Problem details
An exact reproduction of the lines below, from the first through the one with "21 Gain on investments", is the whole answer; pictures have no place in it.

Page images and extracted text
=== Begin Enclosure ===

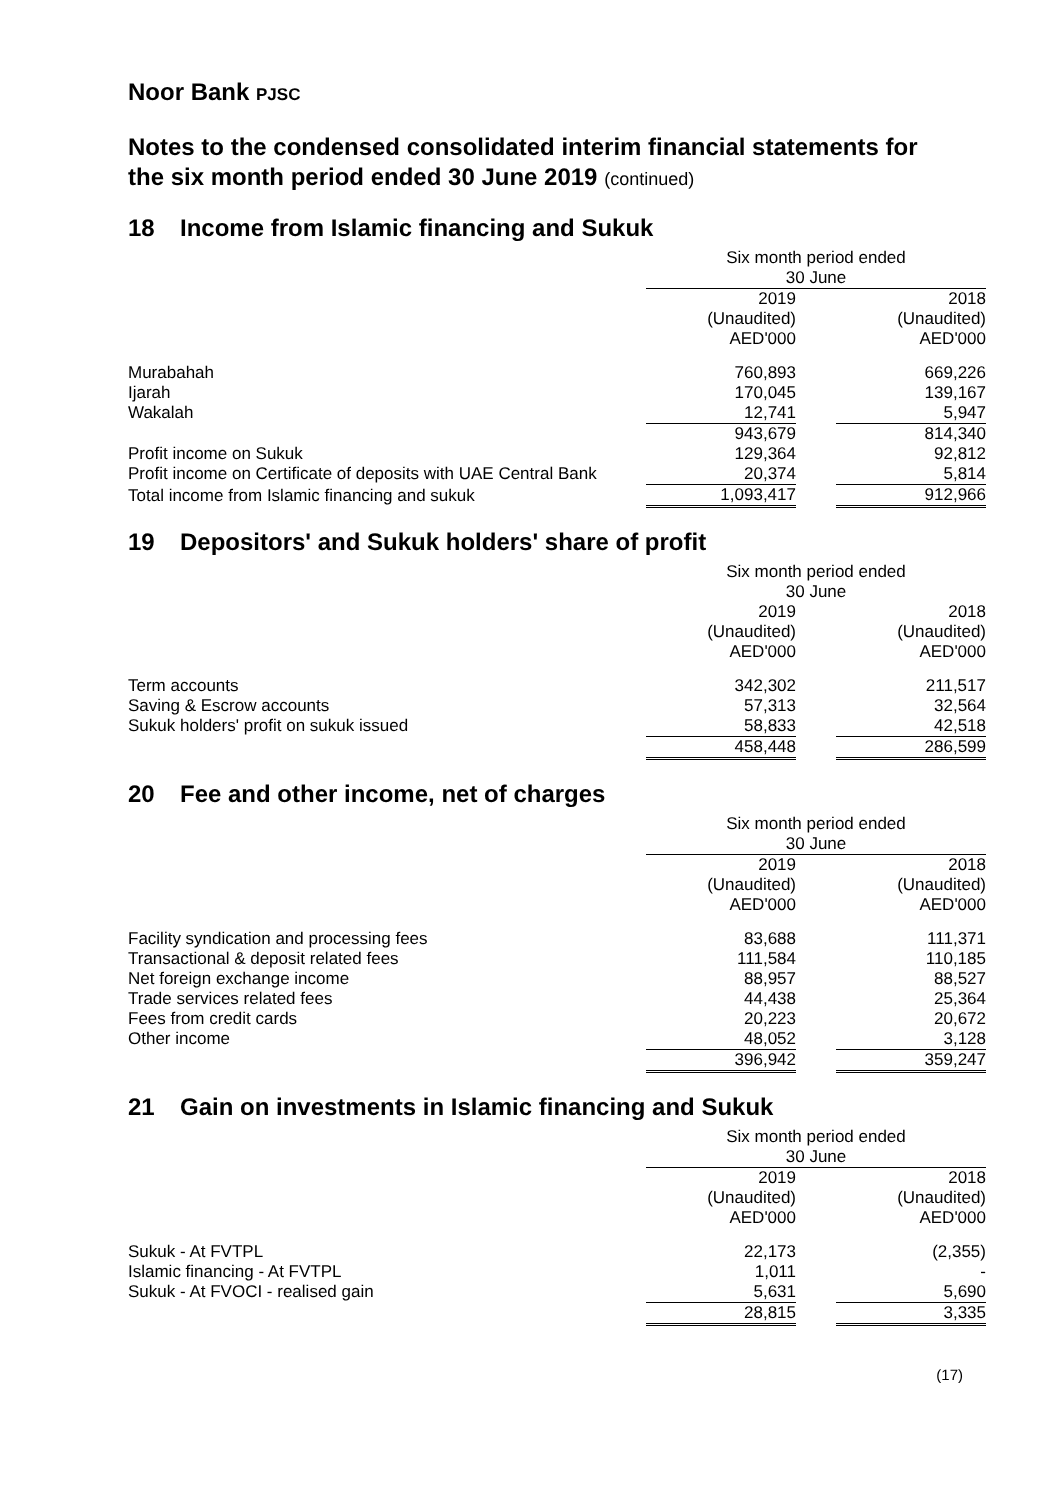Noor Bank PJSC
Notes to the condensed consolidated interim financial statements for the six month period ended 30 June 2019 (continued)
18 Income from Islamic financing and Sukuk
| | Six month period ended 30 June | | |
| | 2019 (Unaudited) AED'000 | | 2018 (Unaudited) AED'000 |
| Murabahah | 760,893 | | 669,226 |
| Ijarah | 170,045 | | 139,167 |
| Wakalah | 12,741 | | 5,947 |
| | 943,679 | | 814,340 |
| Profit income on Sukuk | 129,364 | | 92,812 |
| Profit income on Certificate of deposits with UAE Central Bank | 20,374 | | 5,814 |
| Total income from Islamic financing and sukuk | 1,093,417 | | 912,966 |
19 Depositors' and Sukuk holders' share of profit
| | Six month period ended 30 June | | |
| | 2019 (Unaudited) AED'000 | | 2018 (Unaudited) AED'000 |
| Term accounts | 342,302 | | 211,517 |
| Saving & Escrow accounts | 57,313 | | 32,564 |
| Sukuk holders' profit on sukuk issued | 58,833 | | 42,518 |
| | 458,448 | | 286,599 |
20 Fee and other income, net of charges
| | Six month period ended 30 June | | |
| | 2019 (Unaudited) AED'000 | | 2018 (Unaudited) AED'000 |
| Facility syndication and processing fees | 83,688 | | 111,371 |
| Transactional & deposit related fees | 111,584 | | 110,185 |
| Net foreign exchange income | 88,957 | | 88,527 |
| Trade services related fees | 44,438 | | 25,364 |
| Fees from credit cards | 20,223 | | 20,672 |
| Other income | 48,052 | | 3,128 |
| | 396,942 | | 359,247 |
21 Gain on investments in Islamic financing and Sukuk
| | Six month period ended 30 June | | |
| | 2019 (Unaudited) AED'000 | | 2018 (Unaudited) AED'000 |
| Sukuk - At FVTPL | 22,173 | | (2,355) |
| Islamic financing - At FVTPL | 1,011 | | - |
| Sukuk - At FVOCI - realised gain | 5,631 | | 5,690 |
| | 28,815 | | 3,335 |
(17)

=== End Enclosure ===

Exercise output
Noor Bank PJSC
Notes to the condensed consolidated interim financial statements for the six month period ended 30 June 2019 (continued)
18 Income from Islamic financing and Sukuk
| | Six month period ended 30 June | | |
| | 2019 (Unaudited) AED'000 | | 2018 (Unaudited) AED'000 |
| Murabahah | 760,893 | | 669,226 |
| Ijarah | 170,045 | | 139,167 |
| Wakalah | 12,741 | | 5,947 |
| | 943,679 | | 814,340 |
| Profit income on Sukuk | 129,364 | | 92,812 |
| Profit income on Certificate of deposits with UAE Central Bank | 20,374 | | 5,814 |
| Total income from Islamic financing and sukuk | 1,093,417 | | 912,966 |
19 Depositors' and Sukuk holders' share of profit
| | Six month period ended 30 June | | |
| | 2019 (Unaudited) AED'000 | | 2018 (Unaudited) AED'000 |
| Term accounts | 342,302 | | 211,517 |
| Saving & Escrow accounts | 57,313 | | 32,564 |
| Sukuk holders' profit on sukuk issued | 58,833 | | 42,518 |
| | 458,448 | | 286,599 |
20 Fee and other income, net of charges
| | Six month period ended 30 June | | |
| | 2019 (Unaudited) AED'000 | | 2018 (Unaudited) AED'000 |
| Facility syndication and processing fees | 83,688 | | 111,371 |
| Transactional & deposit related fees | 111,584 | | 110,185 |
| Net foreign exchange income | 88,957 | | 88,527 |
| Trade services related fees | 44,438 | | 25,364 |
| Fees from credit cards | 20,223 | | 20,672 |
| Other income | 48,052 | | 3,128 |
| | 396,942 | | 359,247 |
21 Gain on investments in Islamic financing and Sukuk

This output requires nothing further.